Figure 9, shows the average voltage profiles of each node for different CSs. By implementing the ESSs and DR programs in the model, the voltage profiles of the system are improved in CS2 and CS3. Moreover, the integration of ESSs and DR programs through hourly reconfiguration in CS5, leads to the best voltage profile. Active power loss of the system for different CSs over a day horizon is depicted in
Figure 10. It can be deduced that implementation of the ESSs, DR programs, and hourly reconfiguration have a remarkable effect in decreasing the total power losses during the day, specifically 2%, 4%, 10%, and 12% reduction for CS2, CS3, CS4, and CS5, respectively compared to CS1.
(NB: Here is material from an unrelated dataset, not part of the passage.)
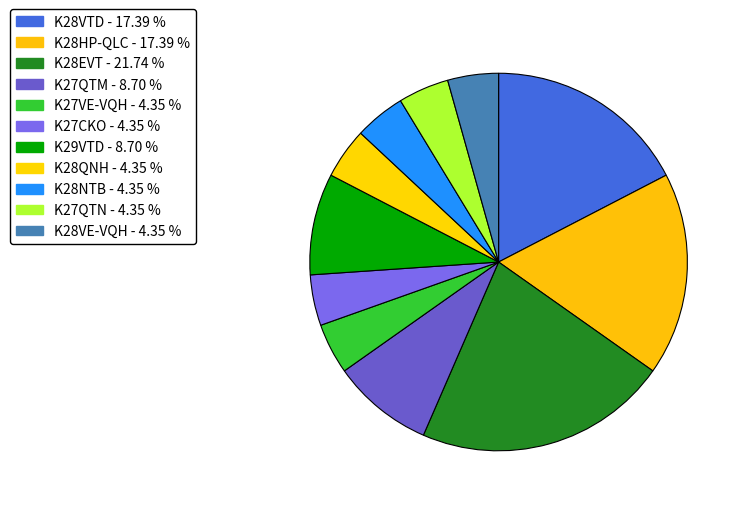

How many segments does this pie chart have?

11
The status of RCSs through the hourly reconfiguration process in CS5 is presented in
Figure 11, where binary variables show the status of each RCS (1: closed status, 0: opened status). It can be seen that RCS no. 30 has the most number of switching actions among all the RCSs, i.e., six times in 24 h of scheduling, which is less than the calculated maximum number of switching actions for RCS 30 in
Figure 5. Due to the calculated switching index in
Figure 5, RCS1, RCS 2, RCS 3, RCS 18, RCS 19, and RCS 22 are not participated in the hourly reconfiguration, which are in line with the results of the
Figure 11.
Figure 12 investigates the performance of the proposed MPC approach regarding the different optimization time horizon steps. It can be concluded that by increasing the optimization time horizon steps, the amount of total cost is decreased and the execution time is increased. It can be seen that, by increasing a specific amount of steps, the execution time is increased significantly, while the amount of cost is decreased slightly. Hence, in this paper, 12-time steps, a trade-off between the execution time and the cost reduction, are considered as the optimization time horizon.
5. Conclusions
In this paper, a MILP-stochastic MPC model was proposed for operational scheduling of the distribution system from the DSO’s point of view to handle a dynamic and adaptive hourly reconfiguration. In order to survey the effect of implementing the ESSs, DRPs, and hourly reconfiguration on the total costs (including cost of total loss, switching cost, cost of bilateral contract with power generation owners and RL contributors, and cost of exchanging power with the wholesale market), different CSs were defined. Due to the uncertain nature of the problem, the stochastic MPC approach was applied in the optimization model. Moreover, a new index for switching actions based on the RCS ages and critical branch locations in the network along with the maximum number of switching was defined, which resulted in less allowable switching actions for aged or risky RCSs during the short-term scheduling. The performance of the proposed model was studied comprehensively on IEEE 33-bus distribution test system. It was shown that, by implementing the stochastic MPC approach, robust results are reached with respect to the prediction errors. It was concluded that by increasing the optimization time horizon steps, the execution time is increased and the amount of total cost is decreased. Hence, a trade-off between the execution time and the cost reduction was obtained. Moreover, the amount of total active power loss, total cost, and average bus voltage deviations could be decreased when the MPC-based approach is applied. Numerical results clearly showed the individual capability of ESSs and DR programs in decreasing the active power loss and total cost. More particular, coordinated integration of ESSs and DR programs through hourly reconfiguration decreases the total active power loss, total cost, and average bus voltage deviations during the scheduling horizon dramatically.